BEGIN Information given

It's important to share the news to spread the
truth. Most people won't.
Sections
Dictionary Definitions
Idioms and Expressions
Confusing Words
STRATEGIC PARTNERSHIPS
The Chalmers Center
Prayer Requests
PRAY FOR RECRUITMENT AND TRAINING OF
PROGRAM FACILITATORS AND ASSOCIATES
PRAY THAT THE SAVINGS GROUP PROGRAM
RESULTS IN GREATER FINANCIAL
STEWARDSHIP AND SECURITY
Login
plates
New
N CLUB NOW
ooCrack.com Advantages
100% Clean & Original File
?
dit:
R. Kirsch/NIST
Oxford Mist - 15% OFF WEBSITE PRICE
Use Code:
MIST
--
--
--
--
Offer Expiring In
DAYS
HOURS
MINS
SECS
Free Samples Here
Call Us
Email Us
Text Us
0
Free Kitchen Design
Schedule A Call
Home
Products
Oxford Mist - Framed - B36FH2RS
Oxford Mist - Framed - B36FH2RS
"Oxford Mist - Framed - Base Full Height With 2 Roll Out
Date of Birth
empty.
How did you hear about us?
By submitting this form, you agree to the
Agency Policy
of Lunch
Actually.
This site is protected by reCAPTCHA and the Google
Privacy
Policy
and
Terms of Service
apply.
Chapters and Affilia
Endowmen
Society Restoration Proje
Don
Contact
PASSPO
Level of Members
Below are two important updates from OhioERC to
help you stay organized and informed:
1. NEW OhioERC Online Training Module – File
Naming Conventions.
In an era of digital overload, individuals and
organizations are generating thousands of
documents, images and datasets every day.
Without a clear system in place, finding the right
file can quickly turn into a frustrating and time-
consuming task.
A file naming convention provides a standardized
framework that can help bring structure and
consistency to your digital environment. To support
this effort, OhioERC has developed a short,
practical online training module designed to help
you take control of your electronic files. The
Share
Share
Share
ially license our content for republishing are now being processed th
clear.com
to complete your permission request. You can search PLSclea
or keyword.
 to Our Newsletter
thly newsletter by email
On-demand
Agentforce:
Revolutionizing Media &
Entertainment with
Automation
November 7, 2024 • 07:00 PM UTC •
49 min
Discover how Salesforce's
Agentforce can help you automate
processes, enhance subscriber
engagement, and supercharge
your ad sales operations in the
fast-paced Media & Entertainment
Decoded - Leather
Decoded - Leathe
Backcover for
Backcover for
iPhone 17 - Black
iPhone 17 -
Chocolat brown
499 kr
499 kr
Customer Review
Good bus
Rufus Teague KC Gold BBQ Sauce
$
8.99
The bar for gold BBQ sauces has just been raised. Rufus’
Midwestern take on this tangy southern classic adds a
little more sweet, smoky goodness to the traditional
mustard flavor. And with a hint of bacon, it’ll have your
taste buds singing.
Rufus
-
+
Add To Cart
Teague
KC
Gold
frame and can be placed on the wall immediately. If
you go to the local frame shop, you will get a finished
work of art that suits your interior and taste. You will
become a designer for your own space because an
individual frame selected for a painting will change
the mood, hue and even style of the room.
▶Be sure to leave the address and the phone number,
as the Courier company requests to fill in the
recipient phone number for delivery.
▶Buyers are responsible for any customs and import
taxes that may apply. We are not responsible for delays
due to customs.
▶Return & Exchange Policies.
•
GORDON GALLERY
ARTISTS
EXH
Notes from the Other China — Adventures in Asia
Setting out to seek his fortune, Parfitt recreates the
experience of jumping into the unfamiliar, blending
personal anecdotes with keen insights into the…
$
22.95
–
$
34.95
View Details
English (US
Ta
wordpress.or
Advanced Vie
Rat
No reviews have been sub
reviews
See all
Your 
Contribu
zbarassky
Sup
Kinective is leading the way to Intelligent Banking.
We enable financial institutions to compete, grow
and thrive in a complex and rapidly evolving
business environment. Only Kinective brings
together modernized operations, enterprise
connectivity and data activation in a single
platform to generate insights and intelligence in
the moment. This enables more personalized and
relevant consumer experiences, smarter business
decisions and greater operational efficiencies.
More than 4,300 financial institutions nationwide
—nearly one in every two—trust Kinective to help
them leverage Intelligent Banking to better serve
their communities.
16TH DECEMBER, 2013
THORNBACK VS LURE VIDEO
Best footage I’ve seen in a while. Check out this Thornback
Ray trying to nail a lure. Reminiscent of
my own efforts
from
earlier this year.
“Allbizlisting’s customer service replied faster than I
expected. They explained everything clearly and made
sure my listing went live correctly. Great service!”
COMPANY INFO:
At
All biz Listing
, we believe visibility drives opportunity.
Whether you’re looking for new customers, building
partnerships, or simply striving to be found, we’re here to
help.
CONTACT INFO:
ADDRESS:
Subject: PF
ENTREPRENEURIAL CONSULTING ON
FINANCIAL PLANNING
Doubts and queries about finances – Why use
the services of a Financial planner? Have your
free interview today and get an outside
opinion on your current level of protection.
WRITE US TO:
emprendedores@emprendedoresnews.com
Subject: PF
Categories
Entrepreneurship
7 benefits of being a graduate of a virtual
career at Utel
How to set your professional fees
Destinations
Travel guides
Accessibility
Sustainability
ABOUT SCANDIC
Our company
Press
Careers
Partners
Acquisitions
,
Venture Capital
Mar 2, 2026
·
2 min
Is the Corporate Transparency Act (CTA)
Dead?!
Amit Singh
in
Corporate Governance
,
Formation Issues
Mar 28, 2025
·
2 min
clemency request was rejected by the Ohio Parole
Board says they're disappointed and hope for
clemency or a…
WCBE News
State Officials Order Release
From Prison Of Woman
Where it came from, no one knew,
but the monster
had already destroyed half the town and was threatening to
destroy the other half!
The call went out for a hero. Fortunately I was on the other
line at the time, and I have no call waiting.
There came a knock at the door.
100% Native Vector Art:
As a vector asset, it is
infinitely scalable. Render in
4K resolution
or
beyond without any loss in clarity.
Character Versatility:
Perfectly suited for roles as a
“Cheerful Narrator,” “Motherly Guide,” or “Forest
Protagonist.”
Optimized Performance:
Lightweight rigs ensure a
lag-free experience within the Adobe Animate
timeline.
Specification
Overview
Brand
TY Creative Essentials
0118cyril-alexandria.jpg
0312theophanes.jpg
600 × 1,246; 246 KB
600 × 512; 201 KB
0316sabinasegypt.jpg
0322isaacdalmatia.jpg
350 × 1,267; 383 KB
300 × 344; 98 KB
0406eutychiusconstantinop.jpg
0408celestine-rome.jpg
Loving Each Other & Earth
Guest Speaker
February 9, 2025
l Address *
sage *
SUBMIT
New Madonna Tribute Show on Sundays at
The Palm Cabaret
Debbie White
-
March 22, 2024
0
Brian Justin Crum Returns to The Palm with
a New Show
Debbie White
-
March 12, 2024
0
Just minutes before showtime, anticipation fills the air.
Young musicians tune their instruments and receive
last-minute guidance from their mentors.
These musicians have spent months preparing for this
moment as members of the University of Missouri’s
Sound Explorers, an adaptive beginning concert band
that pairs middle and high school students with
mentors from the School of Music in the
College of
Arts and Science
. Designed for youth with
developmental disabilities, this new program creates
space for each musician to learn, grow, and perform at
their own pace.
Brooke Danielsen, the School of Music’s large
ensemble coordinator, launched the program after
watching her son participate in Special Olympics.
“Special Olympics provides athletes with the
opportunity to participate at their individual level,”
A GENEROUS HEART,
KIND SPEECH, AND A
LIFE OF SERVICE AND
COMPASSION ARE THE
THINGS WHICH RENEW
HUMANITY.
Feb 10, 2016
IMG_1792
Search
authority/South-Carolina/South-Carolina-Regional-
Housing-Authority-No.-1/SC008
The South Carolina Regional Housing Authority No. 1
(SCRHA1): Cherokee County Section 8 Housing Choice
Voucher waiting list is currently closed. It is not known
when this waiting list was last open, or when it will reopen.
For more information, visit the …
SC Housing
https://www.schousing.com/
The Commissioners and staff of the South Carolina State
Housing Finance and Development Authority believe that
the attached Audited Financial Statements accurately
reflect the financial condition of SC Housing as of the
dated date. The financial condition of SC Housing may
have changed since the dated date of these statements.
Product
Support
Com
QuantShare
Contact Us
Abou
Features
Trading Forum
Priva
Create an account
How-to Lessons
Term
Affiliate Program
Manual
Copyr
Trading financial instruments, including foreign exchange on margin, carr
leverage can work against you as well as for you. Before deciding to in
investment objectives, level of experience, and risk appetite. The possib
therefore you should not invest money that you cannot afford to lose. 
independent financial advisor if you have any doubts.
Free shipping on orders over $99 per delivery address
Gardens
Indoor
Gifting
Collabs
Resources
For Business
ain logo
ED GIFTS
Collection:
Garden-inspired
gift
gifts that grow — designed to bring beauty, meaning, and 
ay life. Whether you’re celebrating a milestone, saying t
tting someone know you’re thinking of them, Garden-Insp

END Information given

What the exercise asks
Scan the entries above for the line containing "thly newsletter by email", and copy it and all lines after it exactly, down to and including the line containing "work of art".

Answer below
thly newsletter by email
On-demand
Agentforce:
Revolutionizing Media &
Entertainment with
Automation
November 7, 2024 • 07:00 PM UTC •
49 min
Discover how Salesforce's
Agentforce can help you automate
processes, enhance subscriber
engagement, and supercharge
your ad sales operations in the
fast-paced Media & Entertainment
Decoded - Leather
Decoded - Leathe
Backcover for
Backcover for
iPhone 17 - Black
iPhone 17 -
Chocolat brown
499 kr
499 kr
Customer Review
Good bus
Rufus Teague KC Gold BBQ Sauce
$
8.99
The bar for gold BBQ sauces has just been raised. Rufus’
Midwestern take on this tangy southern classic adds a
little more sweet, smoky goodness to the traditional
mustard flavor. And with a hint of bacon, it’ll have your
taste buds singing.
Rufus
-
+
Add To Cart
Teague
KC
Gold
frame and can be placed on the wall immediately. If
you go to the local frame shop, you will get a finished
work of art that suits your interior and taste. You will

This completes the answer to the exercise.